That said, I don't view their actions as a vain PR campaign as what typically comes to mind either. I certainly don't think the vast majority of on-lookers, tech saavy or not, believe Netflix is doing this as some sort of shallow PR campaign for attention.

On the contrary, ISPs want to portray this picture, but it fails a simple common-sense test.

No, Netflix is being exploited by ISPs because many ISPs offer the very media Netflix stands to supplement. Typically, ISPs should feel somewhat interested in appeasing the customers. However, in America, ISPs need not cater to their consumers.

They already have a lock on the market, and as long as they lobby as hard and as often as they do, and do the governments dirty work for them (or store it for them , depending on the context) there is an underlying quid pro quo that will not cease as it stands.

So, the ISPs do what they have essentially always done; dig in their heels and commit to non-enhancement of infrastructure unless SOMEONE ELSE pays them to do it, all at our expense no matter how you look at it.

▶ _Exercise requirements_
[1] In the excerpt on Netflix and ISPs, why is Netflix being exploited by ISPs?
[2] Decide whether each statement agrees with the excerpt on Netflix and ISPs: (a) The writer views Netflix's actions as a vain PR campaign. (b) In America, ISPs need not cater to their consumers. (c) ISPs are described as willing to enhance infrastructure without anyone else paying for it.
[3] Write a few more sentences of the excerpt on Netflix and ISPs, starting right after its final sentence.

▶ _Source material_
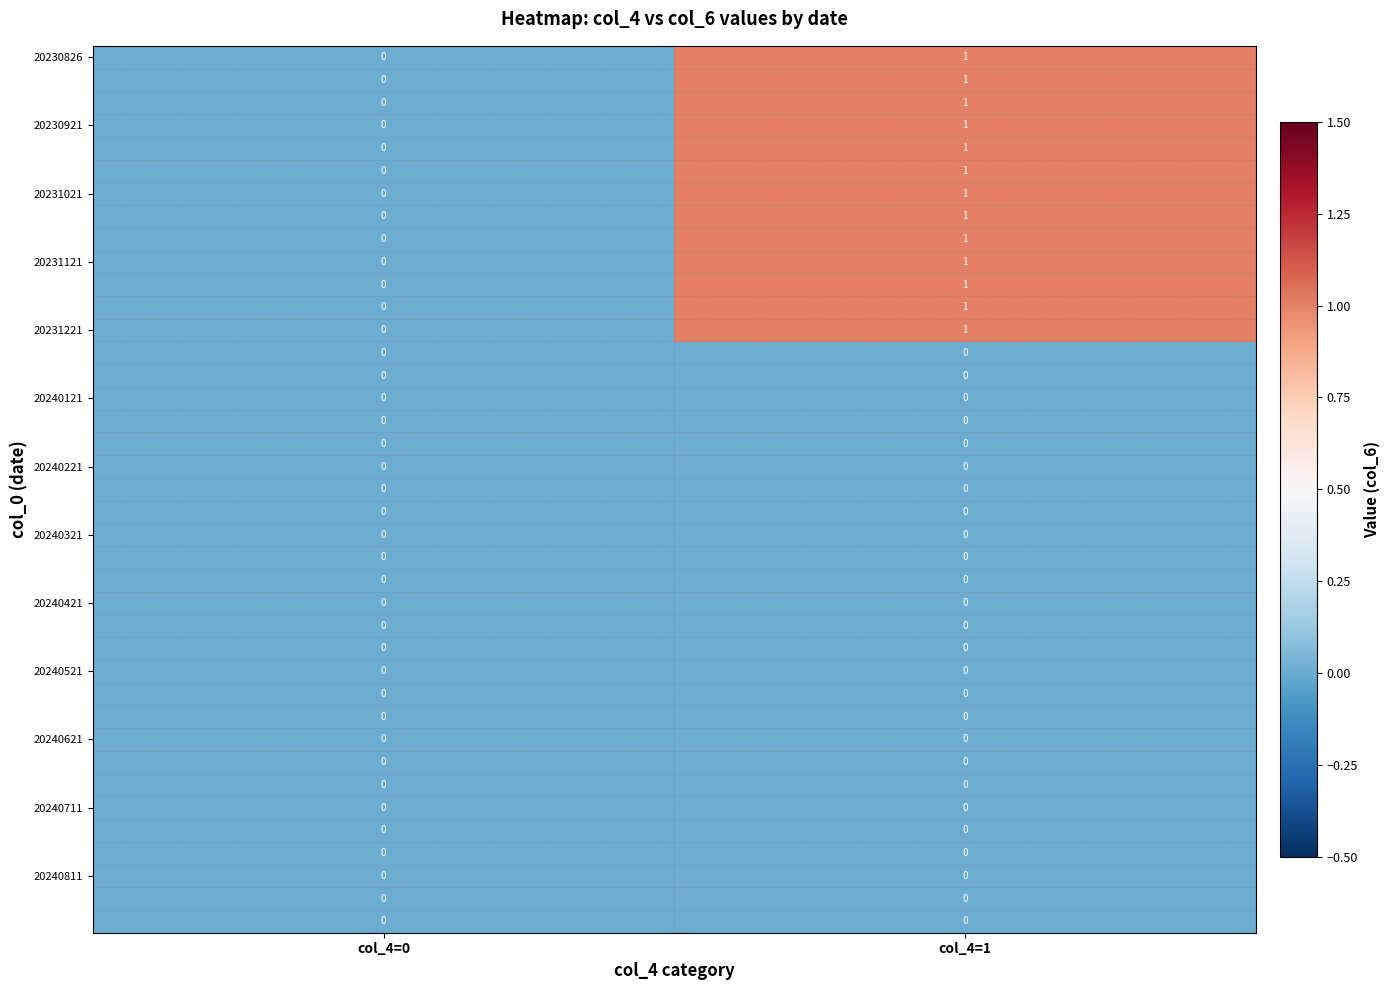

Which label corresponds to the largest value in the chart?

col_4=1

▶ _Activity answers_
[1] Because many ISPs offer the very media Netflix stands to supplement.

[2]
(a) No: "I don't view their actions as a vain PR campaign as what typically comes to mind either."
(b) Yes: "However, in America, ISPs need not cater to their consumers."
(c) No: "commit to non-enhancement of infrastructure unless SOMEONE ELSE pays them to do it"

[3]
I think even less saavy consumers understand Netflix was charged more because it infringes on ISPs other initiatives, even if the reality is a bit more complex than that. That's a real problem for ISPs because its hard to fight perception.

However, IMO, its going to take a lot more than that to cause a real storm here. Netflix has to find like-minded entities and form a real fight for net-neutrality here. They are too small to fight the big ISPs on their own and somehow must leverage the overlapping consumer base to exert the point as well as perhaps legal avenues and, yes, even PR campaigns where appropriate.

Getting the public to understand that they are being manipulated by ISPs is key to momentum shifting, which is critical.